KATARSIS.ID – Dua dari enam isu Megatrends 2030 menurut George Vielmetter and Yvone Sell (2014) adalah berlangsungnya digital era; manusia selalu on dengan perangkat elektroniknya, serta terjadinya konvergensi teknologi antara nano, bio dan robotics.
Bisa dikatakan disrupsi sedang terjadi di semua sektor kehidupan, bersamaan dengan meningkatnya kritisisme dan harapan masyarakat dalam banyak isu pembangunan. Mengecilnya peran negara, membesarnya peran sektor swasta, berlangsungnya globalisasi pemerintahan di dunia karena dorongan kemajuan teknologi informasi.
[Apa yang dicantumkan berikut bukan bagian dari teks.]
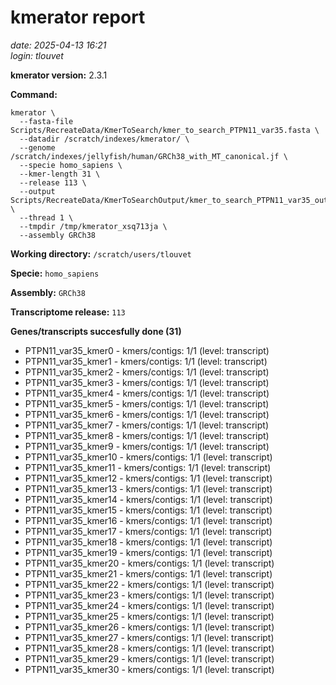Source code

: # kmerator report
*date: 2025-04-13 16:21*  
*login: tlouvet*

**kmerator version:** 2.3.1

**Command:**

```
kmerator \
  --fasta-file Scripts/RecreateData/KmerToSearch/kmer_to_search_PTPN11_var35.fasta \
  --datadir /scratch/indexes/kmerator/ \
  --genome /scratch/indexes/jellyfish/human/GRCh38_with_MT_canonical.jf \
  --specie homo_sapiens \
  --kmer-length 31 \
  --release 113 \
  --output Scripts/RecreateData/KmerToSearchOutput/kmer_to_search_PTPN11_var35_output \
  --thread 1 \
  --tmpdir /tmp/kmerator_xsq713ja \
  --assembly GRCh38
```

**Working directory:** `/scratch/users/tlouvet`

**Specie:** `homo_sapiens`

**Assembly:** `GRCh38`

**Transcriptome release:** `113`

**Genes/transcripts succesfully done (31)**

- PTPN11_var35_kmer0 - kmers/contigs: 1/1 (level: transcript)
- PTPN11_var35_kmer1 - kmers/contigs: 1/1 (level: transcript)
- PTPN11_var35_kmer2 - kmers/contigs: 1/1 (level: transcript)
- PTPN11_var35_kmer3 - kmers/contigs: 1/1 (level: transcript)
- PTPN11_var35_kmer4 - kmers/contigs: 1/1 (level: transcript)
- PTPN11_var35_kmer5 - kmers/contigs: 1/1 (level: transcript)
- PTPN11_var35_kmer6 - kmers/contigs: 1/1 (level: transcript)
- PTPN11_var35_kmer7 - kmers/contigs: 1/1 (level: transcript)
- PTPN11_var35_kmer8 - kmers/contigs: 1/1 (level: transcript)
- PTPN11_var35_kmer9 - kmers/contigs: 1/1 (level: transcript)
- PTPN11_var35_kmer10 - kmers/contigs: 1/1 (level: transcript)
- PTPN11_var35_kmer11 - kmers/contigs: 1/1 (level: transcript)
- PTPN11_var35_kmer12 - kmers/contigs: 1/1 (level: transcript)
- PTPN11_var35_kmer13 - kmers/contigs: 1/1 (level: transcript)
- PTPN11_var35_kmer14 - kmers/contigs: 1/1 (level: transcript)
- PTPN11_var35_kmer15 - kmers/contigs: 1/1 (level: transcript)
- PTPN11_var35_kmer16 - kmers/contigs: 1/1 (level: transcript)
- PTPN11_var35_kmer17 - kmers/contigs: 1/1 (level: transcript)
- PTPN11_var35_kmer18 - kmers/contigs: 1/1 (level: transcript)
- PTPN11_var35_kmer19 - kmers/contigs: 1/1 (level: transcript)
- PTPN11_var35_kmer20 - kmers/contigs: 1/1 (level: transcript)
- PTPN11_var35_kmer21 - kmers/contigs: 1/1 (level: transcript)
- PTPN11_var35_kmer22 - kmers/contigs: 1/1 (level: transcript)
- PTPN11_var35_kmer23 - kmers/contigs: 1/1 (level: transcript)
- PTPN11_var35_kmer24 - kmers/contigs: 1/1 (level: transcript)
- PTPN11_var35_kmer25 - kmers/contigs: 1/1 (level: transcript)
- PTPN11_var35_kmer26 - kmers/contigs: 1/1 (level: transcript)
- PTPN11_var35_kmer27 - kmers/contigs: 1/1 (level: transcript)
- PTPN11_var35_kmer28 - kmers/contigs: 1/1 (level: transcript)
- PTPN11_var35_kmer29 - kmers/contigs: 1/1 (level: transcript)
- PTPN11_var35_kmer30 - kmers/contigs: 1/1 (level: transcript)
Proses tersebut, paralel dengan permasalahan pembangunan yang semakin kompleks, menipisnya sumber daya, serta meningkatnya biaya-biaya pemerintahan.
Digital governance adalah perkembangan terbaru evolusi paradigma administrasi publik pasca reform movement (1970-an) dan peralihan dari government to governance (1990-an). Penerapannya di era otonomi beragam, dengan beberapa capaian yang menggembirakan di beberapa daerah.
Meskipun tertinggal dari sisi teori, pada praktiknya beberapa Kota/Kabupaten telah menerapkan kemajuan e-government yang bahkan telah menyentuh digital governance sebagai penentu keunggulan layanan serta memberikan terobosan kemudahan penyelesaian berbagai permasalahan.
Kota-kota besar seperti Semarang, Surabaya, Jakarta dan Bandung berlomba menerapkan Smart City dengan berbagai kemajuannya, yang sangat ditentukan oleh inisiatif Kepala Daerah, besarnya anggaran yang dimiliki, kesiapan SDM, skala dan kompleksitas permasalahan yang dihadapi, dan kemauan untuk belajar dari keunggulan berbagai kota di dunia. Berbagai penghargaan, baik oleh Kementerian, sektor swasta (media), dan lembaga internasional turut memacu perlombaan pencapaian kemajuan inisiatif digital governance ini.
Dari sisi perencanaan, implementasi dan evaluasi serta pengawasan pembangunan, beberapa Daerah sadar atau tidak telah menerapkan paradigma new public management atau bahkan new public service, karena masifnya penggunaan teknologi informasi melalui e-government.